== EXTRACT ==
Does it really make sense for responseErrback to handle both kinds of
errors? I.e., if an error happens in agent.request, it will be passed to
responseErrback. But if there's an error in responseCallback, any kind of
error at all - including bad Python syntax, name error, attribute error,
etc, then you're also sending that error to responseErrback, which
uncoditionally errbacks with a HTTPRequestError. That's just wrong :-)

---

OK, I just pushed a branch with what I think is a neater way to do all
this. Sorry, I'm very tired.... I'll try to be more communicative
tomorrow.

bzr+ssh://bazaar.launchpad.net/~terrycojones/txsolr/response-consumer-errback-843429

Revision history for this message

Manuel Cerón (ceronman) wrote on 2011-09-07:

#

Hi Terry,

I like the changes you made. The only problem is the errback in ResponseConsumer when ConnectionDone is not given. That would cause that all requests fail if the server doesn't send a Content-Lenght.

I'll merge your changes tomorrow in this branch.

lp://staging/~ceronman/txsolr/response-consumer-errback-843429 updated on 2011-09-07

64. By Manuel Cerón on 2011-09-07: Reverted terrycojones changes and applying only some of them.

Revision history for this message

Manuel Cerón (ceronman) wrote on 2011-09-07:

#

Hi Terry.

I merged your changes, but then found that it was a bit weird that the ResponseConsumer was triggering the callbacks but not the errbacks, so I decided to keep the code almost intact. We can push another branch with better thought cleanup.

Revision history for this message

Esteve Fernandez (esteve) wrote on 2011-09-07:

#

+1 LGTM

review: Approve

Revision history for this message

Jamu Kakar (jkakar) wrote on 2011-09-07:

#

[1]

+ def testResponseConsumerWithGoodResponse(self):
+ """
+ The L{ResponseConsumer} protocol should fire the given L{Deferred} if
+ the given body is a valid Solr response.
+ """

and

+ def testResponseConsumerWithBadResponse(self):
+ """
+ The L{ResponseConsumer} protocol should fire the given L{Deferred} with
+ an C{errback} with L{SolrResponseError} if the decoding fails.
+ """

Please s/L{Deferred}/C{Deferred}/ in these docstrings.

[2]

+ self.assertEqual(solrResponse.header['status'], 0)
+ self.assertEqual(solrResponse.header['QTime'], 2)
+ self.assertEqual(solrResponse.results.numFound, 0)

== DATASET EXCERPTS ==
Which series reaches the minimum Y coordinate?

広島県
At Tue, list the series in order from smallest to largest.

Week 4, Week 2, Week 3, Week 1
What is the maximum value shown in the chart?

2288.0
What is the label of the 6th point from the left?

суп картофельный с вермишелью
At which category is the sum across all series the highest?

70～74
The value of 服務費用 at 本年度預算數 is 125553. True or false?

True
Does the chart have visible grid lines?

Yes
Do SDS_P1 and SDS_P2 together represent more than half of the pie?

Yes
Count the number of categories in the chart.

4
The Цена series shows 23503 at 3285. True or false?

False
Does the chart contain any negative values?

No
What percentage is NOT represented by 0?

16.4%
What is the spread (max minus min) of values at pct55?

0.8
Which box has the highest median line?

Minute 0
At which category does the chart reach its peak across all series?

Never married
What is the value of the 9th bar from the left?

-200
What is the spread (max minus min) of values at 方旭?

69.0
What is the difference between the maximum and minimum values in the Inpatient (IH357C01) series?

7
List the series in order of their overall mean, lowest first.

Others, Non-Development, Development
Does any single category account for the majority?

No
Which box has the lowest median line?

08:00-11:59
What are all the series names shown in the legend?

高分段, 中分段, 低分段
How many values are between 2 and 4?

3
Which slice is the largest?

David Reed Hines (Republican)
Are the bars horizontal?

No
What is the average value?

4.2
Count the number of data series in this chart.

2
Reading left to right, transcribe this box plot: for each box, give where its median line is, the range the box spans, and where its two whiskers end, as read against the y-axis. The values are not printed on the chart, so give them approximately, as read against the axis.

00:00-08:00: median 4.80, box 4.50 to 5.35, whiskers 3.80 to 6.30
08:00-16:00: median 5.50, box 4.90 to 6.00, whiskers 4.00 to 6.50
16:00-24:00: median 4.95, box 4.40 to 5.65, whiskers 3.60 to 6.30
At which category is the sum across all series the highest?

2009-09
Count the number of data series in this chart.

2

== GOAL OF THE EXERCISE ==
Carry on the txsolr code review thread from the point where it stops. The records are separate material unrelated to the code review thread.

== WRITTEN ANSWER ==
+ self.assertEqual(len(solrResponse.results.docs), 0)

Please reverse the order of the arguments here.

[3]

One minor thing:

    def __init__(self, deferred, responseClass):
        self.body = ''
        self.deferred = deferred
        self.responseClass = responseClass

    def dataReceived(self, bytes):
        _logger.debug('Consumer data received:\n' + bytes)
        self.body += bytes

It's better to append the bytes to a list and use ''.join(self.bytes)
when you want the body. Appending to the string will use a lot of
memory unnecessarily.

Anyway, this looks good, +1!

review: Approve

Revision history for this message

Terry Jones (terrycojones) wrote on 2011-09-07:

#

Hi Manuel

OK.

[1]

You have d.addCallbacks(responseCallback) # s/Callbacks/Callback/

Revision history for this message

Terry Jones (terrycojones) wrote on 2011-09-07:

#

Hi Manuel

[1]

In client.py you have

def responseErrback(failure):
result.errback(HTTPRequestError(failure))

I'm not sure why you do it that way. Why not just pass the failure to
the errback?

Something went wrong, and you already have a failure, so pass it along.

If you put the failure into an HTTPRequestError instance and pass that
to the errback, the errback will wrap the exception instance in a
failure, which would give a failure containing a exception containing
a failure containing an exception.

By unconditionally wrapping every error into an HTTPRequestError
you're silently turning things that are not HTTP errors (like Python
syntax errors or the self.errback AttributeError - i.e., things that
might be/go wrong in responseCallback) into HTTPRequestErrors.

[2]

In response.py, I think this should be rewritten:

    def connectionLost(self, reason):
        if not reason.check(ResponseDone):
            _logger.warning('Unclean response: ' + repr(reason.value))

        try:
            response = self.responseClass(self.body)
        except SolrResponseError, e:
            _logger.error("Can't decode response body: %r" % self.body)
            self.deferred.errback(e)
        else:
            self.deferred.callback(response)

to

    def connectionLost(self, reason):
        if reason.check(ResponseDone):
            try:
                response = self.responseClass(self.body)
            except SolrResponseError, e: # better: use Exception
                _logger.error("Can't decode response body: %r (%s)" % (
                    self.body, e))
                self.deferred.errback(e)
            else:
                self.deferred.callback(response)
        else:
            _logger.warning('Unclean response: ' + repr(reason.value))
            self.deferred.errback(reason)

The code as it stands will try to decode the response when you get
something other than ResponseDone, and you only want to do that when
the connection is closed properly.

Question: Are you *sure* that the only possible exception from calling
self.responseClass(self.body) is a SolrResponseError? I don't find
that code very reassuring - what happens if some other exception
occurs? I think it would be better to use Exception to catch other
possible exceptions at that point. Anything that goes wrong, you give
it to the errback.

I also added logging of the exception when the response decoding fails
(I mean printing the exception so we can see what happened). Ideally
that kind of error would be translated to an Internal Server Error if
Fluidinfo ran into it.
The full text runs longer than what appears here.